A technique which slightly matches the odd animation which moves a number of scenes along. It’s mentioned early on that Jamie does animations on YouTube, his subscriber count now in the low teens(!), and we get a taste of just what he’s doing. Multiple times the film jumps into sequences where paper cut-outs of the characters with bulging eyes, the looks and likes of which can be found in horror movies, race around the screen instead of simply having another scene, or jump cut, to get across the detail. Alongside strands which feel placed to simply push the run-time beyond 90 minutes, such patched simply feel as if they’ve, once again, been pieced together in the editing room. Trying to find something that can go link together to create a narrative of sorts which allowing Tate’s character to crack as many jokes in as many montages as she ‘needs’. Any attempt to make the audience laugh. Except, they don’t.

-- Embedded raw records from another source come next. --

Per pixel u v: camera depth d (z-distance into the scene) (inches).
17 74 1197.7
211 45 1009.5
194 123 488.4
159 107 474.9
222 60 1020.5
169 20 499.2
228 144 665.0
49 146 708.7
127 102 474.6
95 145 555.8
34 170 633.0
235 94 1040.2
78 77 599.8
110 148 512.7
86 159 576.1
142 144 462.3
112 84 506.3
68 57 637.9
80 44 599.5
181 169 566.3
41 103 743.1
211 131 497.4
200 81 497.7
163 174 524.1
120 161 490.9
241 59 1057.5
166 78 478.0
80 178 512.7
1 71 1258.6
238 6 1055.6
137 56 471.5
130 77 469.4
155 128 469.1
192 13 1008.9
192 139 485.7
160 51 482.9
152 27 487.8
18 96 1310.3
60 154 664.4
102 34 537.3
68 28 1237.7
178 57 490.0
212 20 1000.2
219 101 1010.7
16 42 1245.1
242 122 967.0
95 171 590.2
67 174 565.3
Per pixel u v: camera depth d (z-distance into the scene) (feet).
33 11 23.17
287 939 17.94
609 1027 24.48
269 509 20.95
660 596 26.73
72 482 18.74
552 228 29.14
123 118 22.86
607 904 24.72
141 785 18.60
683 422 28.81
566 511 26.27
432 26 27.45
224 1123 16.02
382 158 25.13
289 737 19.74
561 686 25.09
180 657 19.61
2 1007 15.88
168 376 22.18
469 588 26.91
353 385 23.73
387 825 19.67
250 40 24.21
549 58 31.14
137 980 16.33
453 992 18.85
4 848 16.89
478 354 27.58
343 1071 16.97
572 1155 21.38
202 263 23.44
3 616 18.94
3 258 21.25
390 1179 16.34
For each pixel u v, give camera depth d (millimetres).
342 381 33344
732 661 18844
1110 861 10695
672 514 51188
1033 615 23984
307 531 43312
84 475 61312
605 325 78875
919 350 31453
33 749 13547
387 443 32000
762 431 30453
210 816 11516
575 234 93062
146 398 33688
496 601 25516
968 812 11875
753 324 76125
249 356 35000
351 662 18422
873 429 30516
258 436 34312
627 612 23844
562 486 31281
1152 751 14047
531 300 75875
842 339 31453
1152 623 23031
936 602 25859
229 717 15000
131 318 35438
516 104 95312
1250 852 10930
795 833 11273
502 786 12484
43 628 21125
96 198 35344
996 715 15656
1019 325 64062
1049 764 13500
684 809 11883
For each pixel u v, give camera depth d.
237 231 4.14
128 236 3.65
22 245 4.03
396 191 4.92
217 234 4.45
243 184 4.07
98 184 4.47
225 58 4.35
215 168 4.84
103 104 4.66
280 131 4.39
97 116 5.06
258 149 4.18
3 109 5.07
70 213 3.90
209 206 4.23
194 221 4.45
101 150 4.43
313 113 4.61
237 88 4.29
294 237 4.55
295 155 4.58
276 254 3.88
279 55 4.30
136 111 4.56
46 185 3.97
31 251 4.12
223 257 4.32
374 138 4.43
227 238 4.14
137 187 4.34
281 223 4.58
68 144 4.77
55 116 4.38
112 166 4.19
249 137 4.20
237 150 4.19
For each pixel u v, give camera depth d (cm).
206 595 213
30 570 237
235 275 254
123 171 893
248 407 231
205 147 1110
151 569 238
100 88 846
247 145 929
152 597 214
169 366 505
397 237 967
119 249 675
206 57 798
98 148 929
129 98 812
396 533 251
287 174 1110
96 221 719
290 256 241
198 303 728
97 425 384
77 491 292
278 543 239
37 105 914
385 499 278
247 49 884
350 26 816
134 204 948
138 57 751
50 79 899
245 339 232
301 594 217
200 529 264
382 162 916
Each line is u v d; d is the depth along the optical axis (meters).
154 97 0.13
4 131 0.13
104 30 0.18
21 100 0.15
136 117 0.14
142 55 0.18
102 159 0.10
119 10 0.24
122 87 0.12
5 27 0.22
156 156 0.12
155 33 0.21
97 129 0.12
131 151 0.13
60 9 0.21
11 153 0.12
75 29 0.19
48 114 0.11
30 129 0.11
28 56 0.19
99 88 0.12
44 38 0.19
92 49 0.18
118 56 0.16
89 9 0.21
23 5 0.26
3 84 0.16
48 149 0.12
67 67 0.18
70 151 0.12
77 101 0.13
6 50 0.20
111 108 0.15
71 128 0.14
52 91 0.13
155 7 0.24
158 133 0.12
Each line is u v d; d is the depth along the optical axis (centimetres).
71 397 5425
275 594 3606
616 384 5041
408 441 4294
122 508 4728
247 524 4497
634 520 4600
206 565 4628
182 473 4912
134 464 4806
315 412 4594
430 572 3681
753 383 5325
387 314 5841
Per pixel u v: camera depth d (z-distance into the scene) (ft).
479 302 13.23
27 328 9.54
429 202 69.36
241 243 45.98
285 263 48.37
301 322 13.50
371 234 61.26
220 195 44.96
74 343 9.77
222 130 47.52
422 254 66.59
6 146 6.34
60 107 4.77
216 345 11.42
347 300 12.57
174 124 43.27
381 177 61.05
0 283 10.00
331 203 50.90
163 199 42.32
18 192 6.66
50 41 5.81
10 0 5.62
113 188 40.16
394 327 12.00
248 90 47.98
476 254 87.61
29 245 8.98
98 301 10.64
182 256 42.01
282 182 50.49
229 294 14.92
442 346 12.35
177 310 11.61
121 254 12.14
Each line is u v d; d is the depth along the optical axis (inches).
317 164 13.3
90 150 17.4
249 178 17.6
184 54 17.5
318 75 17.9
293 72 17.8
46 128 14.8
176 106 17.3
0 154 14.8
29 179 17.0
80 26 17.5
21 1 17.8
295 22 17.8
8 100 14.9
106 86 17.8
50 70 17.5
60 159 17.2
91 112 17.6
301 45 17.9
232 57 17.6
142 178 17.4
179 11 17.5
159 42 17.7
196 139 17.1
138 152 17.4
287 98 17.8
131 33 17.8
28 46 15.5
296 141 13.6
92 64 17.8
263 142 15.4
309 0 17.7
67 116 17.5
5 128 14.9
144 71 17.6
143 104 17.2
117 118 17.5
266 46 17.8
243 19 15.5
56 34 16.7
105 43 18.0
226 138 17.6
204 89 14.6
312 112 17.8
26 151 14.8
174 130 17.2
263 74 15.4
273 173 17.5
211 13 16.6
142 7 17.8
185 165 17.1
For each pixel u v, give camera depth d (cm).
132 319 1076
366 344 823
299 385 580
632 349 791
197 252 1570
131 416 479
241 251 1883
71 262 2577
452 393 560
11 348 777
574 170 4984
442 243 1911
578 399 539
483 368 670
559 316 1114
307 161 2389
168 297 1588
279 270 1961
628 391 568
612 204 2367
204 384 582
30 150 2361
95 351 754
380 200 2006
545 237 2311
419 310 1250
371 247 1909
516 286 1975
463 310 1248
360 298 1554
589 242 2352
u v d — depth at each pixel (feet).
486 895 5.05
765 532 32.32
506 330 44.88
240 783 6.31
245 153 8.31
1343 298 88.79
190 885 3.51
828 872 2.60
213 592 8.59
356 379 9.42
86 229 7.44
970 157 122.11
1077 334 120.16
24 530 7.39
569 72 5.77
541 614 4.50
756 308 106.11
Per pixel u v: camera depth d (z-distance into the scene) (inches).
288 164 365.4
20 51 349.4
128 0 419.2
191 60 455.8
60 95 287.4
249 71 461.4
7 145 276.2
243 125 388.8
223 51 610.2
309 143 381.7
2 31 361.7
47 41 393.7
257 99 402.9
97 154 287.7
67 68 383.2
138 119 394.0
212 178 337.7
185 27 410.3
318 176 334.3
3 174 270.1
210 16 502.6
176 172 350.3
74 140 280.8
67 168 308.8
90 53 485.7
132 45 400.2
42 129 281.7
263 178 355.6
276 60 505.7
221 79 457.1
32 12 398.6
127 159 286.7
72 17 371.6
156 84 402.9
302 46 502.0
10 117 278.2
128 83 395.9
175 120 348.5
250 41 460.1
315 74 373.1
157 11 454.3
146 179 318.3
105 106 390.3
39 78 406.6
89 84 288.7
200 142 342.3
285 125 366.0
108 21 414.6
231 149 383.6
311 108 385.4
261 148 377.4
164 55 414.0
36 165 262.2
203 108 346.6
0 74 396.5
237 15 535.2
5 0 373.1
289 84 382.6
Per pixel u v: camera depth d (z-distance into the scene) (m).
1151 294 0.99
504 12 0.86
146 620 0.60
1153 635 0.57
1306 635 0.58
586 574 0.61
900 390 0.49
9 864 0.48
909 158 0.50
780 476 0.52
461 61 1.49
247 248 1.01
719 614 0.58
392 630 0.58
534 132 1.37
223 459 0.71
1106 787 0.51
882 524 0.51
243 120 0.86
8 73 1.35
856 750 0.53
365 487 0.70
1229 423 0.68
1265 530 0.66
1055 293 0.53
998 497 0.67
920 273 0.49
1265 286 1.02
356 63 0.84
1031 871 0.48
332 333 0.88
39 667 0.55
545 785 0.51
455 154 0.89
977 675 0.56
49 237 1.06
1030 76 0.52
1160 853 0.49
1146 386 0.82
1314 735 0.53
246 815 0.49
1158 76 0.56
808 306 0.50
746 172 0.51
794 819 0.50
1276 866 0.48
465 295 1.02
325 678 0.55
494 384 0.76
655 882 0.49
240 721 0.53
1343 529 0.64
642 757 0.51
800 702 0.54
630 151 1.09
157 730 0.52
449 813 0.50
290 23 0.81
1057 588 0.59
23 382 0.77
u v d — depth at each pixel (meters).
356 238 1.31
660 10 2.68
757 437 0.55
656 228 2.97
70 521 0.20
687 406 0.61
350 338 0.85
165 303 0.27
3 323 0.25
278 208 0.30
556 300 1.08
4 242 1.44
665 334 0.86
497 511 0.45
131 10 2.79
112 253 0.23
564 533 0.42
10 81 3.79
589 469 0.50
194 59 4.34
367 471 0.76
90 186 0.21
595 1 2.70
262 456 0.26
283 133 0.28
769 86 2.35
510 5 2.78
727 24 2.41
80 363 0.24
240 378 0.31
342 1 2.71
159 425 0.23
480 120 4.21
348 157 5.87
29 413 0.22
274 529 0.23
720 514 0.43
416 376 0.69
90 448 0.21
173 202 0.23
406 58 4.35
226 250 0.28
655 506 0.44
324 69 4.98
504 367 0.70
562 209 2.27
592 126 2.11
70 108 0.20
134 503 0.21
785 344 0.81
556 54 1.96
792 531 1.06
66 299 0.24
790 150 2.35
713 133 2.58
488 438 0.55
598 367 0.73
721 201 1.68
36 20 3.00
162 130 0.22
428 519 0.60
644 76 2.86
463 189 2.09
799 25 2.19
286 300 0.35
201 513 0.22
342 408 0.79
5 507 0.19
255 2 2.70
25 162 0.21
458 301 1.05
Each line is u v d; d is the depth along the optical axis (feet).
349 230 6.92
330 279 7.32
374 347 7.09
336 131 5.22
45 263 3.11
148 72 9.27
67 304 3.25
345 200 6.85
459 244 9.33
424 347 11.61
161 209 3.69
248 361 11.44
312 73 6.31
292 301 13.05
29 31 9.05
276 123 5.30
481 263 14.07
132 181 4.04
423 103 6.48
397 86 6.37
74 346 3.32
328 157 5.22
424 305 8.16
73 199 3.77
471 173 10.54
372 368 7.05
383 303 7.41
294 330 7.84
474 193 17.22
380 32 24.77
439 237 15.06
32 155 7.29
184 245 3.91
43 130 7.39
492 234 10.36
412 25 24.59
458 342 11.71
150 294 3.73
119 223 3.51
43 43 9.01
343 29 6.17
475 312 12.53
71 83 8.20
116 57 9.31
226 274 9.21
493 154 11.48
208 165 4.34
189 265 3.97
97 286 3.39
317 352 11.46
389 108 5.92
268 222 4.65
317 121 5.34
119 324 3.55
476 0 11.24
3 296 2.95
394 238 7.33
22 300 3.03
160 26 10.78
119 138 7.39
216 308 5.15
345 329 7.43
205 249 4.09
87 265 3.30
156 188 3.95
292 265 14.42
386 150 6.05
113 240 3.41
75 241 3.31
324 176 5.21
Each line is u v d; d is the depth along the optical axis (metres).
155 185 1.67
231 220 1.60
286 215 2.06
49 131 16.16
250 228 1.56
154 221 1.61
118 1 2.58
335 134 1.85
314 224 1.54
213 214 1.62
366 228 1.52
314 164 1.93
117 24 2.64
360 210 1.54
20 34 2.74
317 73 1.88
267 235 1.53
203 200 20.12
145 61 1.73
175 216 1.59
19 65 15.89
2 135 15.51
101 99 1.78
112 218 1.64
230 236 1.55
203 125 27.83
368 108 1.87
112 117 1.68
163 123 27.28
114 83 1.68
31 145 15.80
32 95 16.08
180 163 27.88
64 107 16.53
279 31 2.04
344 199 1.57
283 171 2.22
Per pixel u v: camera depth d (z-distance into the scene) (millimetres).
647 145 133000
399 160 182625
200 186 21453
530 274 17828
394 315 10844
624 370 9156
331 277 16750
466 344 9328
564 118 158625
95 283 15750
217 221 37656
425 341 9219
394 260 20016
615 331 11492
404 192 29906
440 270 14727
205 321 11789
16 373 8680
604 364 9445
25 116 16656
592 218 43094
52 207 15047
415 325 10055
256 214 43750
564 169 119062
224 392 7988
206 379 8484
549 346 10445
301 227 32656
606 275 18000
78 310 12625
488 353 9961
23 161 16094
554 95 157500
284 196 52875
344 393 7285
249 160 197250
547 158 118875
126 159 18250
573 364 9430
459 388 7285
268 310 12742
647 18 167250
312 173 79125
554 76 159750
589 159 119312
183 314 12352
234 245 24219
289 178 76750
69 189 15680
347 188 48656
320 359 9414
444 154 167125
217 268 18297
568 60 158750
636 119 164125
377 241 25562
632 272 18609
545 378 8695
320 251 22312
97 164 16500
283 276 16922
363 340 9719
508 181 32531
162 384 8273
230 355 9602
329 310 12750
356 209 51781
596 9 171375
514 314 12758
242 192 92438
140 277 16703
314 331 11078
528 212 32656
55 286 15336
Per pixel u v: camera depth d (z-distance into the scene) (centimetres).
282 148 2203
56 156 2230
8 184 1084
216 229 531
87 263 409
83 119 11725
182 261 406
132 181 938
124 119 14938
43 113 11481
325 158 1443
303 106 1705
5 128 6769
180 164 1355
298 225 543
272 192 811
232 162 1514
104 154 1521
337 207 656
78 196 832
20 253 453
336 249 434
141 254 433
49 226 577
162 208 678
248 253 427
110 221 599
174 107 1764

It’s not that the film is hateful. It’s not that it’s anything overly offensive. It’s simply the fact that The Nan Movie isn’t funny. Some moments feel as if they try too hard, others just pass by without getting any form of response. For much of the run-time you sit watching the screen, never really involved in what’s happening, and generally not responding. It’s likely that The Nan Movie will be quite forgettable viewing after a while. Perhaps going down as one of those British character/ sitcom adaptations. Remember The Harry Hill Movie? And yet, perhaps the most out-of-place and disappointing thing about it all is that it tries to end with a Chas And Dave track. After the 90 minutes or so that had just gone by Ain’t No Pleasing You would have seemed more fitting.
Fluctuating between what feels like mass improvisation and dated scripted gags no laughs arise from the road trip embarked on within The Nan Movie. Feeling pieced together in the editing room and never really engaging the audience. Perhaps one to skip going down to see.